著者は周りのペースに合わせるのが苦手であり、1人の時間が必ず必要とのこと。これはとても共感できる。おそらく内向的な人の特徴だと思う。

周りのペースに合わせるのが苦手である。心のペースを乱されるのが、いやである。あまりに周りのペースに合わせていると、自分の大切な時間を他人に侵され、犠牲にされているきがしてならない。自分の心が消耗させられている感覚を覚える。

だから一日のうちの大半の時間を他人と過ごすのには、とても抵抗があり、強いストレスを感じる。例えるなら自分のペースで走れないマラソンといった感じか。息継ぎをしない水泳にも似ている。それが月曜から土曜まで続くのでは、たまらない。一日二十四時間のうち、人との交流時間は、のべ四時間くらいでいい。他人との交流は、二日おきくらいが自分にはちょうどいい気がする。

「父親との葛藤、「相田みつを」責め」

著者の父親は常識を振り回す人間で、父親との関係は子どもの頃からずっと悪かったようだ。

特に面白いと思ったのは、父親が「相田みつを」の言葉を借りてひきこもりの著者へメッセージを送ってくるところ。著者はそれを「相田みつを責め」と表現している。

”常識責め”に加えてここと数年で加わった父の責め苦に、”相田みつを責め”がある。名称は私が心の中で勝手につけたものだ。父はあの”にんげんだもの”の相田みつをが好きらしい。それで相田みつをの言葉が入った日めくりカレンダーを、洗面所やトイレのドアの内側に掛けている。

その言葉の選び方が、どうも私に向けられているフシがある。父が私に言いたいことを、相田みつをの言葉から探して選んでめくっているようなのである。例えば先日洗面台に立ったら、”考えてばかりいると日がくれちゃうよ”とあった。
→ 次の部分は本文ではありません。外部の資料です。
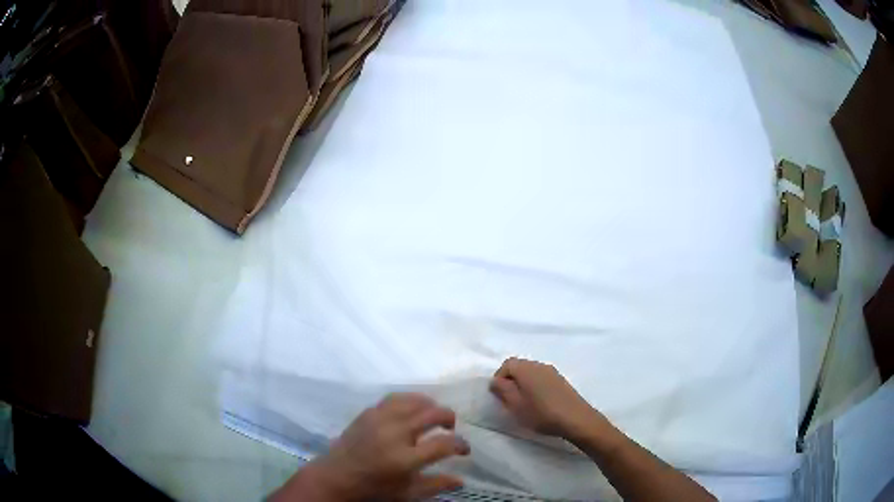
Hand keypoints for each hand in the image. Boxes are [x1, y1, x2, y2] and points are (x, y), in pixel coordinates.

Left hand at [273, 393, 469, 501]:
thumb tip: (461, 480)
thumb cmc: (373, 489)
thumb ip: (436, 486)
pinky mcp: (368, 413)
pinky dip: (410, 401)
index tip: (464, 450)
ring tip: (434, 416)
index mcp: (405, 458)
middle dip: (449, 418)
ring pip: (413, 400)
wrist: (335, 477)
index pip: (444, 444)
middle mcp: (394, 433)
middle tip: (451, 429)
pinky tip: (412, 410)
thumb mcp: (407, 494)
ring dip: (430, 405)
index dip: (460, 445)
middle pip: (432, 413)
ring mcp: (379, 419)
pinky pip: (394, 398)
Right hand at [490, 358, 608, 439]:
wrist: (576, 419)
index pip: (507, 364)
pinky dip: (535, 388)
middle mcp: (539, 365)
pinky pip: (542, 379)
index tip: (499, 395)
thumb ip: (502, 390)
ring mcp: (552, 372)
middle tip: (509, 401)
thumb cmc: (542, 413)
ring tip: (523, 404)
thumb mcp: (515, 405)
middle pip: (519, 366)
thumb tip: (495, 381)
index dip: (499, 378)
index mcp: (526, 368)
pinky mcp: (561, 381)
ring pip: (531, 373)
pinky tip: (539, 404)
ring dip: (523, 385)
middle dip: (511, 381)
部屋にこもって考えてないで、早く働きに出ろということだろう。

「相田みつを」の言葉は、普通はポジティブなものとして受け取られることが多いが、ひきこもりの人にとっては、自分が責められているようにように思えるのかもしれない。

「物が心配で実家を出れない」

少し不思議に思ったのは、著者は父親と仲が悪いにもかかわらず、実家を出ることがない点。著者は家庭内暴力に対する不安も書いていて、深刻な事態(警察沙汰など)に発展する可能性も危惧している。父親も著者に1人暮らしをすすめたことがあったそう。

しかし著者によると、部屋には大切な物(漫画やビデオなど?)が(おそらく持ち出せないくらい)たくさんあり、もし一人暮らしをしたら父親に処分されてしまうのではないかと心配であり、それで実家から出ることができないとのこと。「物」が著者の大きな心の支えになっているようだ。この点はオタク的な人と共通点があるのかなと少し思った。

「著者の絵はプロ級」

著者はずっと漫画家を目指しているようで、本書でもイラストや漫画がいくつかのっている。これを見る限りプロとしても十分やっていけそうなくらい上手だと思う。実際絵の仕事もされているようだ。

著者の漫画やイラストが楽しめるのも本書の魅力の一つだと思う。